When must the Agreement’s rules be applied?
The TRIPS Agreement allows developing countries a general transition period of five years (up to 2000) to amend their patent legislation in accordance with these new rules, whereas a term of ten years (up to 2005) is available for developing countries which have not yet provided product patent protection for pharmaceuticals, in order to make that change. Least-developed countries are given 11 years, with a possible extension, to harmonize their regulations with the new international obligations. For those countries which did not provide product patent protection for pharmaceuticals already as of January 1995, the Agreement will apply only to new drugs for which a patent application has been made after the entry into force of the WTO Agreement. These applications for pharmaceutical product patents are stored until modified national patent laws are adopted. As of the end of the transition period, the examination of the application has to begin, according to the conditions laid down by the Agreement. If the application is accepted, a patent will be granted for the remainder of the 20-year patent term counted from the date of filing the application. In case the invention obtains a marketing authorization before the entry into force of the new patent regulations, and if another Member State has already allowed such a patent protection for the same invention, the invention’s owner may be given exclusive marketing rights for up to five years until the decision to grant or reject the patent application is made.
Public health needs and drug patents
The Agreement requires all WTO Member States to grant patents for pharmaceutical products or process inventions for a minimum of 20 years. Although social benefits may arise from patent protection through the discovery of new drugs, the TRIPS standards derive from those of industrialized countries and are not necessarily appropriate for all countries’ level of development. Public health concerns should therefore be considered when implementing the Agreement.
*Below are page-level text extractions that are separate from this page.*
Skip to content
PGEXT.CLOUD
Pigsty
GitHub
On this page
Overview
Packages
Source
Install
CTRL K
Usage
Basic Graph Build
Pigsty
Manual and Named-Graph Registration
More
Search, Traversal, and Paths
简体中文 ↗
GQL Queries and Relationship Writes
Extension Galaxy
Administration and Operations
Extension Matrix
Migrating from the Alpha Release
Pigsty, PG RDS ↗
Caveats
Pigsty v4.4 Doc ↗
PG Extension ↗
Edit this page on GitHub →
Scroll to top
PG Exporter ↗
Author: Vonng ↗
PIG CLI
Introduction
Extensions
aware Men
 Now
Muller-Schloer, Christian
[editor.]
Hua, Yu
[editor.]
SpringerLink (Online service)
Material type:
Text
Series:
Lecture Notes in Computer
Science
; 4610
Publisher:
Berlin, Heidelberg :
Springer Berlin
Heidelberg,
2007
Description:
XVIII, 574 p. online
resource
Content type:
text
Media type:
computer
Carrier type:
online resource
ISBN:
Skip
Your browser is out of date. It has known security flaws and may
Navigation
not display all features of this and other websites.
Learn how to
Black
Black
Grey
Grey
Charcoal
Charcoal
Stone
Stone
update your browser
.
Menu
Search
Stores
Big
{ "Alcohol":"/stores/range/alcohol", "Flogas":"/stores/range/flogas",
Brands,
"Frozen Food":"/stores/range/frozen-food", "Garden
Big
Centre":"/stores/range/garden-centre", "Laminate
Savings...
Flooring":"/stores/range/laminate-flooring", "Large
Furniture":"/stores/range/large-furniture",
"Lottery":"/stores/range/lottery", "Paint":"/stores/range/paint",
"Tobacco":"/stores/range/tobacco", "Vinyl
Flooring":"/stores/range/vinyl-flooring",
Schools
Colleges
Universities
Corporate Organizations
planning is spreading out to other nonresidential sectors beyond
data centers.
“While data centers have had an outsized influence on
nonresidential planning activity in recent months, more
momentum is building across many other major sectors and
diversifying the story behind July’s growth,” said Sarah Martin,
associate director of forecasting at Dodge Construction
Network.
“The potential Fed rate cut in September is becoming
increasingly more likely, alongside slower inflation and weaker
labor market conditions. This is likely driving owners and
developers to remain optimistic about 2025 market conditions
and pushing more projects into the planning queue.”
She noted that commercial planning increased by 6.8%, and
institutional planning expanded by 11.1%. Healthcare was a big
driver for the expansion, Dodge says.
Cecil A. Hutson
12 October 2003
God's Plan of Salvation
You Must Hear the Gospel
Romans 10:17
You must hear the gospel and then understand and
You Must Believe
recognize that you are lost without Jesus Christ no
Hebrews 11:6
The Agreement leaves Member States a certain amount of freedom in modifying their regulations. The terms invention and discovery are not defined in the Agreement, yet how they are defined could have important implications in the biotechnological field. The Agreement says that Member States may provide limited exceptions to the patent holder’s exclusive rights in their laws. National public authorities may be allowed, within the conditions laid down in the Agreement, to issue compulsory licences against the patent owner’s will when justified by the public interest. The Agreement does not prohibit parallel imports. These restore price competition for patented products by allowing the importation (without the holder’s consent) of identical patented products which have been manufactured for a lower price in another country.
Member States must be aware of these possibilities when they amend their legislation. Each country’s strategy in regard to globalization of drug production and distribution will have to be incorporated into its national pharmaceutical policy, a component of national health policy. It is essential that all involved in this sector should understand what is at stake and play an active part in the reforms of intellectual property regulations now under way.
Therefore, health providers and managers should keep in mind that:
• The TRIPS Agreement establishes minimum standards in the field of intellectual property
• All WTO Members have to comply with these standards by modifying their national regulations
• Public health concerns should be highly considered when implementing the TRIPS Agreement.